Hacker Exploits Deposit System Flaw
Indonesian authorities have detained a local hacker who allegedly manipulated security weaknesses in trading platform Markets.com’s deposit mechanism to steal cryptocurrency worth $398,000. The suspect, identified only as HS, was arrested on Saturday in Bandung, West Java, following a formal complaint from Finalto International Limited, the London-based company that owns Markets.com.
Police investigation revealed that HS exploited what they called an “anomaly” in the platform’s nominal input system. The system apparently generated USDT balances based on whatever deposit amount the user entered, without proper backend validation. This created an opportunity for fraudulent gains simply by inputting false deposit figures.
Fake Accounts and Stolen Identities
According to police statements, the suspect created four separate fake accounts using the names Hendra, Eko Saldi, Arif Prayoga, and Tosin. He reportedly obtained real Indonesian national ID information by scraping publicly accessible websites, then used this data to create convincing fake identities for the accounts.
Authorities described HS as a computer accessories distributor who has been involved in cryptocurrency trading since 2017. They believe his experience in both technology and crypto markets helped him identify and exploit the system vulnerability effectively.
Significant Asset Seizure
During the arrest operation, police confiscated substantial evidence and assets including a laptop, mobile phone, CPU unit, ATM card, and a 152-square-meter shophouse in Bandung. Most notably, they seized a cold wallet containing 266,801 USDT worth approximately $4.2 million. The presence of such a large amount in the cold wallet suggests this might not have been the suspect’s only operation.
Deputy Cybercrime Director Andri Sudarmadi confirmed that HS faces charges under Indonesia’s cybercrime and anti-money laundering laws. If convicted, he could face up to 15 years in prison and fines reaching $900,000.
Broader Security Implications
Cybersecurity consultant David Sehyeon Baek told reporters that the use of scraped ID data indicates the hacker was likely “someone plugged into a much bigger underground data ecosystem” rather than working alone. He expressed concern about how easily bad actors can now “build convincing fake identities using leaked data and AI tools.”

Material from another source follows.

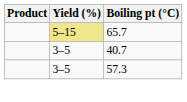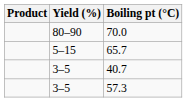+ row: 80–90 | 70.0
65.7 | Yield (%): khaki background -> no background
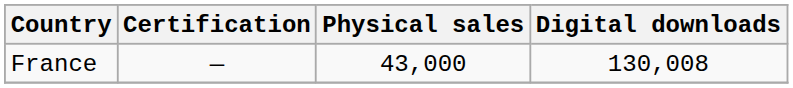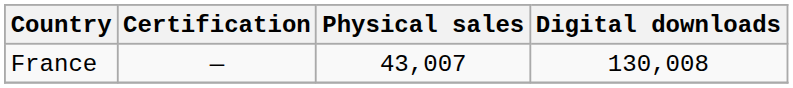France | Physical sales: 43,000 -> 43,007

“A lot of exchanges still treat KYC like a checkbox exercise,” Baek noted, adding that “traditional KYC alone just isn’t enough anymore.” He urged trading platforms to adopt more comprehensive security measures including continuous monitoring, device and network intelligence, and better cross-platform collaboration to detect synthetic identities early.
Baek sees this case as part of “a very clear industry trend” where attackers are shifting away from complex smart contract hacks toward “easier entry points in Web2 systems.” He specifically mentioned business logic flaws, weak APIs, broken access control, and poor backend validation as common vulnerabilities being exploited.
These types of security issues, according to the expert, can often be addressed through “basic secure coding practices, internal code review, and routine security testing.” The Markets.com incident serves as a reminder that even established trading platforms can have fundamental security weaknesses that sophisticated attackers can identify and exploit.
I think what’s interesting here is how the attacker didn’t need advanced technical skills—just an understanding of how the system worked and where its validation processes failed. It makes you wonder how many other platforms might have similar basic flaws in their deposit and balance systems.